Human pose images with coordinates:

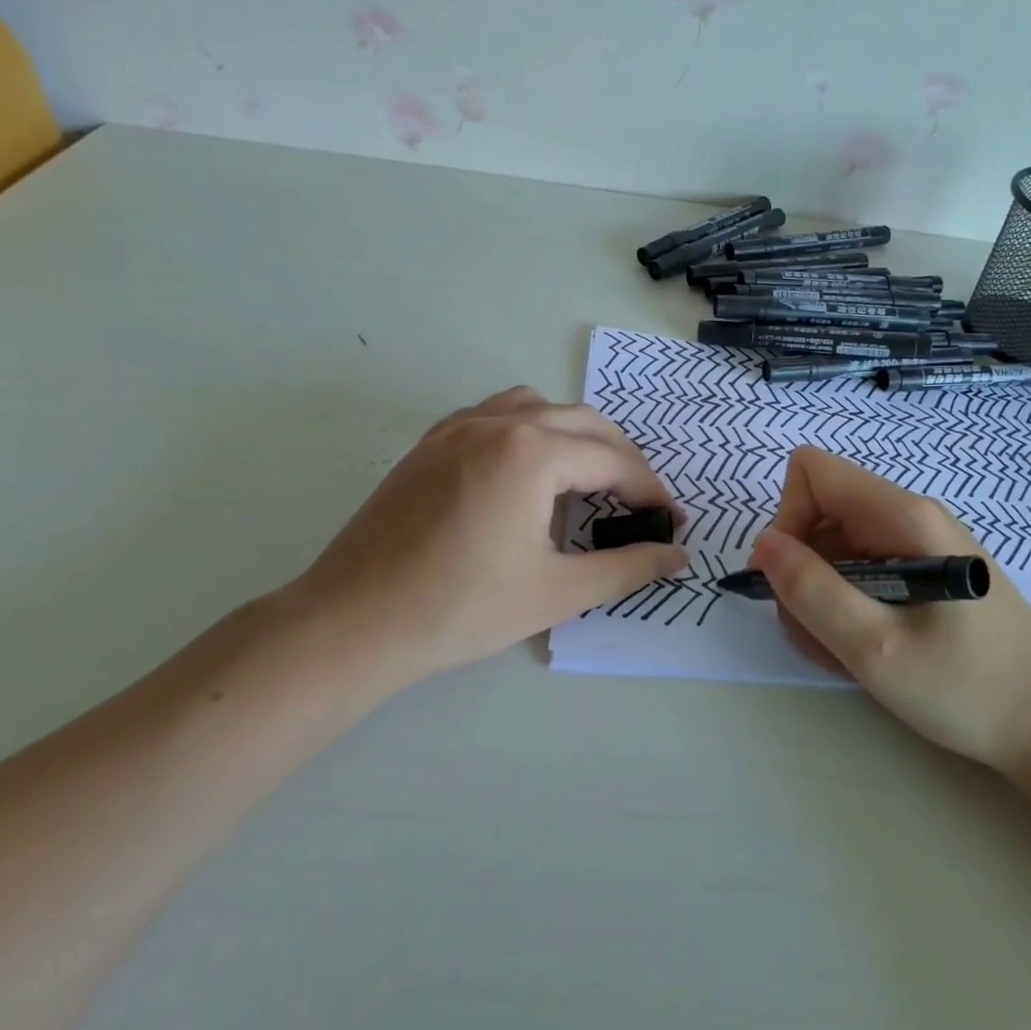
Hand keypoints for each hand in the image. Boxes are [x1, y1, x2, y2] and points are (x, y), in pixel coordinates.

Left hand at [277, 387, 685, 699]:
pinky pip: (495, 414)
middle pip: (583, 422)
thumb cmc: (461, 609)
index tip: (671, 521)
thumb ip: (627, 568)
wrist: (353, 622)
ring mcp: (457, 426)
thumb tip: (677, 555)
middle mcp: (498, 422)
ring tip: (588, 477)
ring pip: (538, 406)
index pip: (613, 461)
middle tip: (641, 501)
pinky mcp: (430, 443)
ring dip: (575, 434)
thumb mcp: (556, 591)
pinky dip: (529, 429)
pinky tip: (527, 470)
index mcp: (532, 453)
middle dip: (622, 457)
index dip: (650, 491)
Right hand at [750, 447, 1030, 774]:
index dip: (788, 517)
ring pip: (836, 547)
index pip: (813, 471)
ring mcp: (918, 544)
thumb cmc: (968, 688)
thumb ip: (812, 591)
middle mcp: (909, 516)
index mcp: (903, 515)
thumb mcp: (876, 648)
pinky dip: (847, 606)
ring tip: (843, 651)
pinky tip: (866, 648)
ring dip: (821, 596)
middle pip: (820, 512)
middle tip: (817, 633)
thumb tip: (764, 544)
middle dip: (802, 570)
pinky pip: (862, 570)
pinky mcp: (924, 573)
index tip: (791, 579)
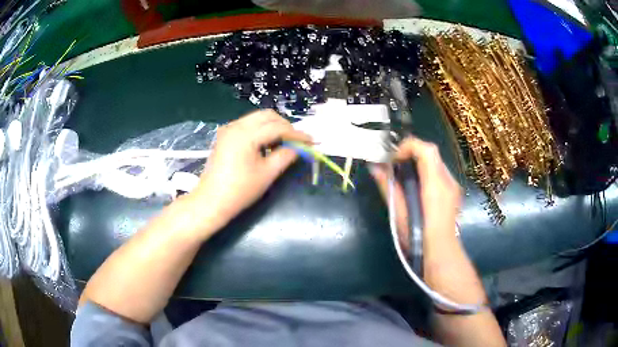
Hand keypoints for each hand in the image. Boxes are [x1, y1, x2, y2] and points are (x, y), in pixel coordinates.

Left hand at [189, 110, 310, 234]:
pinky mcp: (225, 136)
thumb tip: (300, 148)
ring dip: (273, 127)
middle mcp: (236, 125)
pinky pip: (248, 126)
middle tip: (296, 142)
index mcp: (246, 134)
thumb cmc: (240, 190)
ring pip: (257, 119)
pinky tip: (266, 145)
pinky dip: (261, 131)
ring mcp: (228, 129)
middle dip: (285, 126)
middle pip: (267, 116)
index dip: (297, 134)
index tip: (311, 141)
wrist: (211, 201)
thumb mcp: (267, 174)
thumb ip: (286, 156)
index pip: (277, 127)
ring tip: (283, 145)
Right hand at [369, 137, 460, 243]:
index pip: (426, 149)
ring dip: (418, 163)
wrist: (441, 254)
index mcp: (435, 184)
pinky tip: (416, 189)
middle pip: (430, 152)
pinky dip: (425, 172)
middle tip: (395, 167)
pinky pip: (438, 172)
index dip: (408, 147)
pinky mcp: (453, 192)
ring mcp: (453, 186)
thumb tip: (374, 167)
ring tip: (403, 178)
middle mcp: (447, 180)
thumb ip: (388, 187)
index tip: (393, 160)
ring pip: (434, 161)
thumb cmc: (418, 237)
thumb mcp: (399, 213)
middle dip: (411, 153)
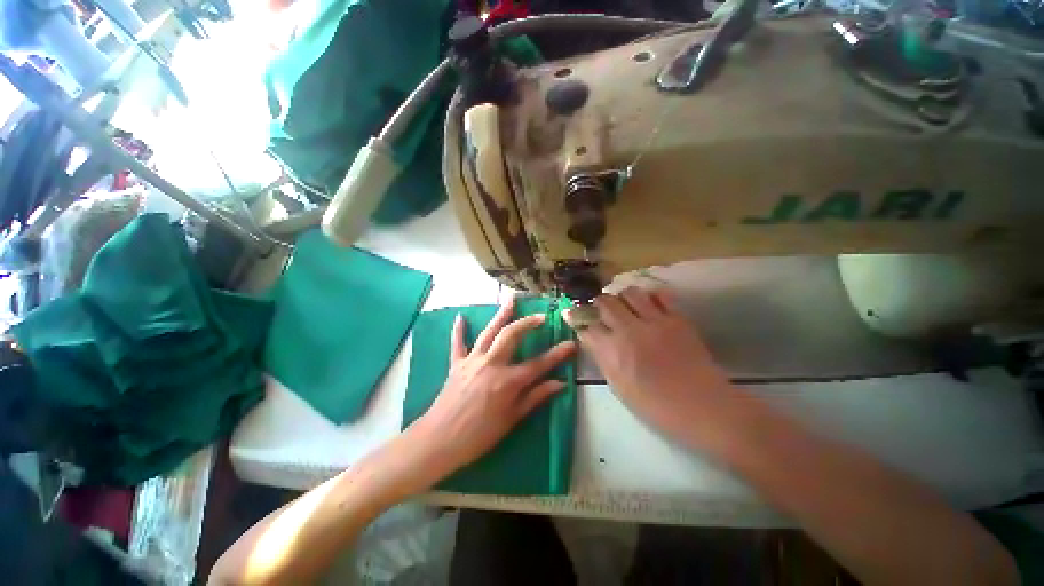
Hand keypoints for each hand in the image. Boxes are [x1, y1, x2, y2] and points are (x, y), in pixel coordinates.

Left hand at [407, 297, 576, 479]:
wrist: (440, 440)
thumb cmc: (480, 435)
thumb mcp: (512, 419)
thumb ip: (536, 397)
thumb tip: (560, 384)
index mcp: (508, 381)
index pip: (539, 363)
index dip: (558, 354)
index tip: (572, 344)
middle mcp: (492, 364)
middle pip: (512, 335)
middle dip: (528, 323)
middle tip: (540, 316)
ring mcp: (472, 361)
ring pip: (489, 332)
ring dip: (501, 315)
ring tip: (510, 300)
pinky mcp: (456, 364)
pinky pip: (458, 343)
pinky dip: (459, 330)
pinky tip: (460, 317)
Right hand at [572, 287, 739, 445]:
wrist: (703, 407)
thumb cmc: (656, 406)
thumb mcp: (619, 387)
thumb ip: (603, 359)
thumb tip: (592, 340)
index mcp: (613, 351)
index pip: (587, 327)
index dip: (578, 321)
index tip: (575, 318)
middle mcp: (629, 330)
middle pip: (605, 303)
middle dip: (597, 304)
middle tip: (599, 309)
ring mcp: (655, 322)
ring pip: (629, 293)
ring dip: (621, 297)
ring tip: (623, 305)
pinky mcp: (677, 319)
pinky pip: (660, 296)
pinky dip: (649, 297)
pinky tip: (647, 305)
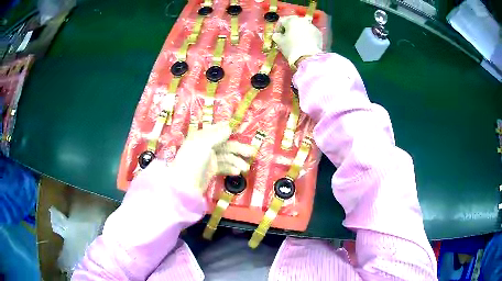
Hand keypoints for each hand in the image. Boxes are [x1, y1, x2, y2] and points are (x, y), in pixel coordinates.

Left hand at [172, 122, 255, 193]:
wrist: (185, 185)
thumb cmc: (193, 160)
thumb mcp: (204, 144)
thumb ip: (217, 135)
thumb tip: (229, 126)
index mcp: (201, 137)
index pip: (217, 130)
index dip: (228, 130)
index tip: (241, 130)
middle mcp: (205, 146)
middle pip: (225, 145)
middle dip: (238, 148)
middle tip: (252, 153)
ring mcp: (208, 159)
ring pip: (225, 157)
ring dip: (236, 161)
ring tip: (245, 168)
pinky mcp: (210, 171)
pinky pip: (223, 166)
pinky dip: (230, 168)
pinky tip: (237, 172)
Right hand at [272, 15, 322, 67]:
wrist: (308, 57)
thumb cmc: (291, 47)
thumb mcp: (279, 42)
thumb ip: (276, 36)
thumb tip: (277, 35)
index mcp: (291, 20)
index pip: (282, 22)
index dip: (278, 29)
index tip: (277, 36)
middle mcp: (302, 20)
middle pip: (294, 23)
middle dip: (290, 29)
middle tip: (287, 37)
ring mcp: (312, 26)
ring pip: (303, 27)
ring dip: (299, 32)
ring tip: (297, 41)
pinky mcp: (319, 34)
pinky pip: (310, 33)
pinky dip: (307, 36)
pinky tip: (305, 43)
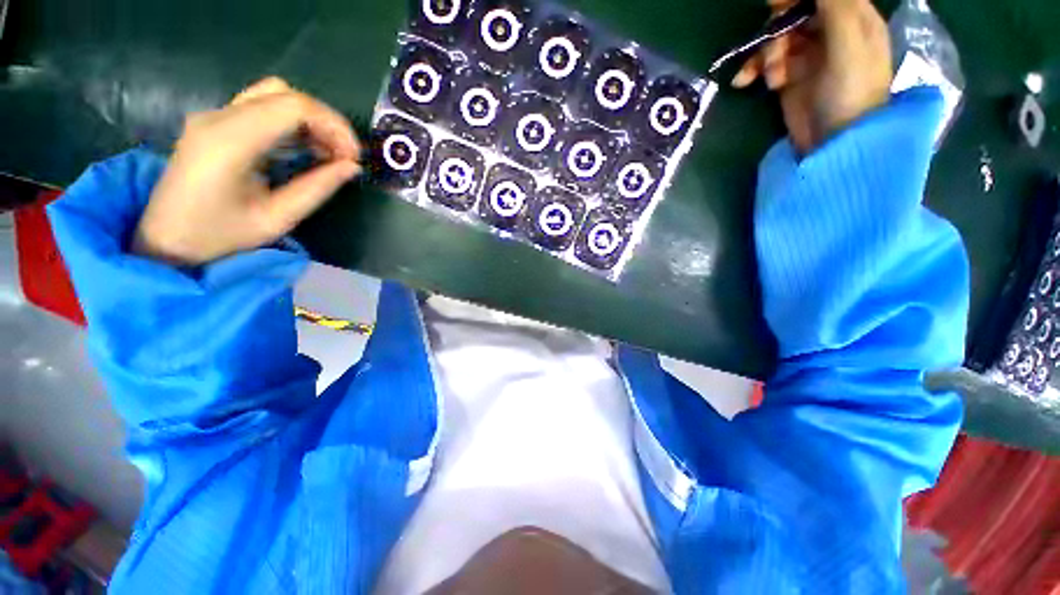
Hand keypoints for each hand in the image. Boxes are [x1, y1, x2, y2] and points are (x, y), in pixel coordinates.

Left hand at [133, 77, 361, 265]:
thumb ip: (317, 189)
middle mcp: (219, 117)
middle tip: (344, 156)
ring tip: (327, 153)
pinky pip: (261, 106)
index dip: (334, 126)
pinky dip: (292, 122)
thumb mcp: (277, 219)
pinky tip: (304, 148)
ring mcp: (213, 116)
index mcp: (230, 141)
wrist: (166, 238)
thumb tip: (352, 167)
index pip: (294, 106)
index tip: (353, 158)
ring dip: (310, 120)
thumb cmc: (220, 236)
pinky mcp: (215, 122)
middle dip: (326, 122)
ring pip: (274, 94)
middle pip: (285, 94)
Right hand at [733, 0, 891, 153]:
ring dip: (765, 56)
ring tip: (771, 79)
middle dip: (778, 30)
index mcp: (852, 18)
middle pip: (795, 13)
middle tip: (772, 50)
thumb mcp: (848, 42)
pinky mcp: (788, 77)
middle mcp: (829, 32)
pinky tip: (743, 82)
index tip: (775, 4)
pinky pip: (765, 63)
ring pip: (777, 38)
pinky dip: (752, 70)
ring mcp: (807, 56)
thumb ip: (835, 6)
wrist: (833, 142)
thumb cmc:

Instructions to follow: Could you output all of the records exactly, without their pictures?

Task result:
Hand keypoints for each hand in the image. Boxes are [x1, y1, x2, y2] and points are (x, y), in pixel coordinates.

Left hand at [277, 387, 685, 699]:
pinky pip: (495, 414)
middle pip: (583, 422)
thumb cmc: (461, 609)
index tip: (671, 521)
thumb ip: (627, 568)
wrist: (353, 622)
ring mcp: (457, 426)
thumb tip: (677, 555)
middle mcp: (498, 422)
ring tip: (588, 477)
ring pip: (538, 406)
index pip: (613, 461)
middle tip: (641, 501)
pinky mcp: (430, 443)
ring dip: (575, 434)
thumb mcp: (556, 591)
pinky dip: (529, 429)
pinky tip: (527, 470)
index mcp: (532, 453)
middle dip: (622, 457)
index dip: (650, 491)
Right hand at [750, 447, 1030, 774]:
index dip: (788, 517)
ring pip: (836, 547)
index pip: (813, 471)
ring mcp: (918, 544)
thumb cmc: (968, 688)
thumb ip: (812, 591)
middle mcp: (909, 516)
index mcp: (903, 515)
thumb mcp: (876, 648)
pinky dip: (847, 606)
ring tip: (843, 651)
pinky tip: (866, 648)
ring dip: (821, 596)
middle pip: (820, 512)
middle tip: (817, 633)
thumb tip: (764, 544)
middle dip: (802, 570)
pinky pip: (862, 570)
pinky mcp: (924, 573)
index tip: (791, 579)
Hand keypoints for each hand in the image. Boxes are [x1, y1, x2, y2] and points are (x, y), in pixel coordinates.

Left hand at [189, 110, 310, 234]:
pinky mcp: (225, 136)
thumb tip: (300, 148)
ring dip: (273, 127)
middle mcp: (236, 125)
pinky pip: (248, 126)
middle tip: (296, 142)
index mcp: (246, 134)
thumb cmc: (240, 190)
ring pip: (257, 119)
pinky tip: (266, 145)
pinky dip: (261, 131)
ring mcp: (228, 129)
middle dip: (285, 126)
middle pip: (267, 116)
index dip: (297, 134)
index tip: (311, 141)
wrist: (211, 201)
thumb mcp: (267, 174)
thumb ip: (286, 156)
index pip: (277, 127)
ring tip: (283, 145)
Right hand at [369, 137, 460, 243]:
index pip: (426, 149)
ring dip: (418, 163)
wrist: (441, 254)
index mcp: (435, 184)
pinky tip: (416, 189)
middle pip: (430, 152)
pinky dip: (425, 172)
middle tip: (395, 167)
pinky pip: (438, 172)
index dip: (408, 147)
pinky mcp: (453, 192)
ring mcp: (453, 186)
thumb tip: (374, 167)
ring tip: (403, 178)
middle mcp: (447, 180)
thumb ip: (388, 187)
index tip: (393, 160)
ring pip: (434, 161)
thumb cmc: (418, 237)
thumb mcp: (399, 213)
middle dip: (411, 153)
Hand keypoints for each hand in the image. Boxes are [x1, y1, x2, y2] and points are (x, y), in pixel coordinates.

Left hand at [407, 297, 576, 479]:
wrist: (440, 440)
thumb cmc: (480, 435)
thumb mcp: (512, 419)
thumb ip: (536, 397)
thumb tip: (560, 384)
index mcp: (508, 381)
index pip: (539, 363)
index dip: (558, 354)
index tip: (572, 344)
middle mcp: (492, 364)
middle pip: (512, 335)
middle dip: (528, 323)
middle tip: (540, 316)
ring mcp: (472, 361)
ring pip: (489, 332)
ring dip: (501, 315)
ring tip: (510, 300)
pinky mcp: (456, 364)
pinky pip: (458, 343)
pinky dip: (459, 330)
pinky tip: (460, 317)
Right hand at [572, 287, 739, 445]:
wrist: (703, 407)
thumb cmc: (656, 406)
thumb mcp: (619, 387)
thumb ip: (603, 359)
thumb tip: (592, 340)
index mcp: (613, 351)
index pip: (587, 327)
index dip: (578, 321)
index tip: (575, 318)
middle mcp: (629, 330)
middle pip: (605, 303)
middle dip: (597, 304)
middle tip: (599, 309)
ring mcp: (655, 322)
ring pip: (629, 293)
ring dip: (621, 297)
ring tip: (623, 305)
pinky mcp: (677, 319)
pinky pip: (660, 296)
pinky dip: (649, 297)
pinky tip: (647, 305)
Hand keypoints for each hand in the image. Boxes are [x1, y1, x2, y2] and points are (x, y), in pixel coordinates.

Left hand at [172, 122, 255, 193]:
wrist: (185, 185)
thumb cmc: (193, 160)
thumb mcp: (204, 144)
thumb ip: (217, 135)
thumb tip: (229, 126)
index mcp: (201, 137)
index pip: (217, 130)
index dip: (228, 130)
index tip: (241, 130)
middle mcp: (205, 146)
middle pip: (225, 145)
middle dip: (238, 148)
middle tip: (252, 153)
ring mcp: (208, 159)
ring pip: (225, 157)
ring dip: (236, 161)
ring tip: (245, 168)
pinky mcp: (210, 171)
pinky pip: (223, 166)
pinky dip: (230, 168)
pinky tip: (237, 172)
Right hand at [272, 15, 322, 67]:
wrist: (308, 57)
thumb cmc: (291, 47)
thumb mcp: (279, 42)
thumb ip: (276, 36)
thumb tip: (277, 35)
index mcp: (291, 20)
index pip: (282, 22)
index dip: (278, 29)
index tip: (277, 36)
middle mcp: (302, 20)
middle pip: (294, 23)
middle dip: (290, 29)
middle tip: (287, 37)
ring mcp: (312, 26)
ring pip: (303, 27)
ring dip: (299, 32)
ring tip: (297, 41)
pinky mcp: (319, 34)
pinky pip: (310, 33)
pinky dip: (307, 36)
pinky tip: (305, 43)
Hand keypoints for each hand in the image. Boxes are [x1, y1, x2, y2] and points are (x, y), in pixel coordinates.

Left hand at [133, 77, 361, 265]:
thumb ip: (317, 189)
middle mcp: (219, 117)
middle tip: (344, 156)
ring tip: (327, 153)
pinky pip: (261, 106)
index dip: (334, 126)
pinky dip: (292, 122)
thumb mcp: (277, 219)
pinky tip: (304, 148)
ring mcp: (213, 116)
index mcp: (230, 141)
wrist: (166, 238)
thumb tip: (352, 167)
index pip: (294, 106)
index tip: (353, 158)
ring dip: (310, 120)
thumb cmc: (220, 236)
pinky mcp: (215, 122)
middle dip: (326, 122)
ring pip: (274, 94)
middle pip: (285, 94)
Right hand at [733, 0, 891, 153]:
ring dip: (765, 56)
ring tip: (771, 79)
middle dip: (778, 30)
index mcp: (852, 18)
middle pip: (795, 13)
middle tip: (772, 50)
thumb mcp: (848, 42)
pinky mcp: (788, 77)
middle mcp: (829, 32)
pinky tip: (743, 82)
index tip: (775, 4)
pinky pip: (765, 63)
ring pip: (777, 38)
pinky dip: (752, 70)
ring mcp: (807, 56)
thumb ip: (835, 6)
wrist: (833, 142)
thumb cmc:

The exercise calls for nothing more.